Some of the best advice I’ve heard lately is Fake It.
When you think about it, it makes sense. Perception can become reality if only you can make yourself believe.
Faking it has helped me manage to find the energy and motivation to get through the past 3 weeks of sleep deprivation. I’m hoping to fake it through the next 3 to 4 weeks and then maybe I’ll have time to evaluate things.
Lauren is now 3 weeks old and she’s great – really wonderful – Truly. Josh is doing good too. Not even a touch of the sibling jealousy junk. I found that more than being jealous or resentful he is soooo loving her. I will say that while I was warned that he may need MORE attention after she was born, I had NO idea what that meant. Now, I can’t believe I actually scoffed at people when they’d say such things.
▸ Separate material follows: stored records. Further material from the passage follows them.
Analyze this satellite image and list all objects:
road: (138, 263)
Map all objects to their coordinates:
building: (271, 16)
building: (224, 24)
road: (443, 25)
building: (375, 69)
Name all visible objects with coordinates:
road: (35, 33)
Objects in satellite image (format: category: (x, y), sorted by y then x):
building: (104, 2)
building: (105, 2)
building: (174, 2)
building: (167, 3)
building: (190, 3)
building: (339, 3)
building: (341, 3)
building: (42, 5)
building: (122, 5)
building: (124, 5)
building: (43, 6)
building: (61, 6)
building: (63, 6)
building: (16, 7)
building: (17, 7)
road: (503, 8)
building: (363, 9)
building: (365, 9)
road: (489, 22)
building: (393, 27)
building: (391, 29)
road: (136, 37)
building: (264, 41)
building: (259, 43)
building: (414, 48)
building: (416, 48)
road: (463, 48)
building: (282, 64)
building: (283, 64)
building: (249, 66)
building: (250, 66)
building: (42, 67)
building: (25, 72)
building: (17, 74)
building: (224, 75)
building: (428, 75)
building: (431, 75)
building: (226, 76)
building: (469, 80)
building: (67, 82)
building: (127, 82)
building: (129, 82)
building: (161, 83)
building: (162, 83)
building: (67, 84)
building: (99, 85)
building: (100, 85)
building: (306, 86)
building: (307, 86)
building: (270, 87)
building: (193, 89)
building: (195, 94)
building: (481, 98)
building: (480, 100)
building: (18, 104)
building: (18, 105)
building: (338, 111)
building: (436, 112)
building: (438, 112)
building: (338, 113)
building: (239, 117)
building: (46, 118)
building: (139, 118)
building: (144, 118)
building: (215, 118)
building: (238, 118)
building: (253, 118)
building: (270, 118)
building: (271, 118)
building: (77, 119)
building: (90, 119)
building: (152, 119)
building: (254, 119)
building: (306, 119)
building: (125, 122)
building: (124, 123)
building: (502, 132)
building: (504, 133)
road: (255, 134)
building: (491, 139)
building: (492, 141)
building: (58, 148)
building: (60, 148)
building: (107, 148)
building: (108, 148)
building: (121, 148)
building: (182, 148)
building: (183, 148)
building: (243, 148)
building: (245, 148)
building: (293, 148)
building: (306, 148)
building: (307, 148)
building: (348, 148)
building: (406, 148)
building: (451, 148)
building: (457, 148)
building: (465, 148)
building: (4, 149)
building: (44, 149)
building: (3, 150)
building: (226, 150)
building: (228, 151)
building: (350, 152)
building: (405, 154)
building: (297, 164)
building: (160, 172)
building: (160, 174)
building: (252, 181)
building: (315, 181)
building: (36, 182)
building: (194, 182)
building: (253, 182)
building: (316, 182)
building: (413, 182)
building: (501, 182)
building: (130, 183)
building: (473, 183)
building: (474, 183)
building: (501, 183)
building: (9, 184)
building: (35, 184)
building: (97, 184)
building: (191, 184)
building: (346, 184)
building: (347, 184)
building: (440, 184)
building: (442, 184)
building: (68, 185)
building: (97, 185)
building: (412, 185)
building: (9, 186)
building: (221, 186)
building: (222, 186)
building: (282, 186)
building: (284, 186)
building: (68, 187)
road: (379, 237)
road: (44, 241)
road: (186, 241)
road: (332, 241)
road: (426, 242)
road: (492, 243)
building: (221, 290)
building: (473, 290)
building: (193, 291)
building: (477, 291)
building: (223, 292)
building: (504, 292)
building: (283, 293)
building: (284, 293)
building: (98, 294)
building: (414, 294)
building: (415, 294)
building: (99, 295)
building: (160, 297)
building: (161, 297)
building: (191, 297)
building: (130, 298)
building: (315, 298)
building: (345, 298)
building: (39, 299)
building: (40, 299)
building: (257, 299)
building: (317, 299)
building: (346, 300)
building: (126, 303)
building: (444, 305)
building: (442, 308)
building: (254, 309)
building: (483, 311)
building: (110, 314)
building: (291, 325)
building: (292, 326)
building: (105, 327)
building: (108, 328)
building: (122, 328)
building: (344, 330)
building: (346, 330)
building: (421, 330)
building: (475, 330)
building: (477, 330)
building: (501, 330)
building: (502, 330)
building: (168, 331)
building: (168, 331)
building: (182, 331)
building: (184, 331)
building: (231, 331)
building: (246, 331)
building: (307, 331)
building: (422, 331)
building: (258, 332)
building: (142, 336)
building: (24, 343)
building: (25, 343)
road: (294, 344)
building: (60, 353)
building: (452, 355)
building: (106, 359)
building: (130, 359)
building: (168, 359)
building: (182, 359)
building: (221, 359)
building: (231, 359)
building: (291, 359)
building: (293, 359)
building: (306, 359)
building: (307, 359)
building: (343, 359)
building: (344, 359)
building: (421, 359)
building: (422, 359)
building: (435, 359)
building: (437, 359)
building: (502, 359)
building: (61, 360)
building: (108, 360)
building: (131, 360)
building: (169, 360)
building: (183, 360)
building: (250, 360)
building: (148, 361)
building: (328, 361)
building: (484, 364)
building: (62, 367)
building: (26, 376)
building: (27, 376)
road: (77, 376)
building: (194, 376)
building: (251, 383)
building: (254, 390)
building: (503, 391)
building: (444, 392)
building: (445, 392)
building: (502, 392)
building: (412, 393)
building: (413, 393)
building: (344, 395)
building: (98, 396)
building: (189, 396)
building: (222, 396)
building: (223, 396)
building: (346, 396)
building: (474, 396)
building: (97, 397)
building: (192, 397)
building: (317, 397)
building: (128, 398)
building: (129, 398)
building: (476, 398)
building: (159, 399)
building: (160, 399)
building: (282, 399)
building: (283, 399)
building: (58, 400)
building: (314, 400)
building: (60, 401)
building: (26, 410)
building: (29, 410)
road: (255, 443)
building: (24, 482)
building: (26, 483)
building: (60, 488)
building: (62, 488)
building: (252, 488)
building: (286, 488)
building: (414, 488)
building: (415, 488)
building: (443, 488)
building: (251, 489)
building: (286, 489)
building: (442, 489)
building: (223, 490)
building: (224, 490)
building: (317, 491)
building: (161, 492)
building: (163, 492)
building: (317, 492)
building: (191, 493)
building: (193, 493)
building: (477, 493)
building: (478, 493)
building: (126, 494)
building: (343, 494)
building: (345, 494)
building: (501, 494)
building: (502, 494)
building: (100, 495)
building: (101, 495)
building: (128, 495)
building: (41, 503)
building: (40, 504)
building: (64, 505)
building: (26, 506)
I’ll always have time for my son and be able to give him all the attention he needs…
My Josh is an angel, no chance in hell he’ll be come a monster…
Not my son…
UGH – Houston – we have a problem.
The first week after Lauren was born was sheer hell. Not because of her sleep or anything to do with her. It was my Son’s issues that just sent me reeling. Just think Christmas x’s 25. It was THAT bad people, I’m not even kidding.
Fortunately (knock on wood), we seem to be mostly through with that. Though Josh is still opposing bed time and most definitely doesn’t want to sleep in his bed. We’ve put up a baby gate that he doesn’t know how to work and for now that seems to keep my sweet 3 year old in his room through the night.
So I’m faking having my act together these days, and I’m okay with that for now. It’s all about survival right now.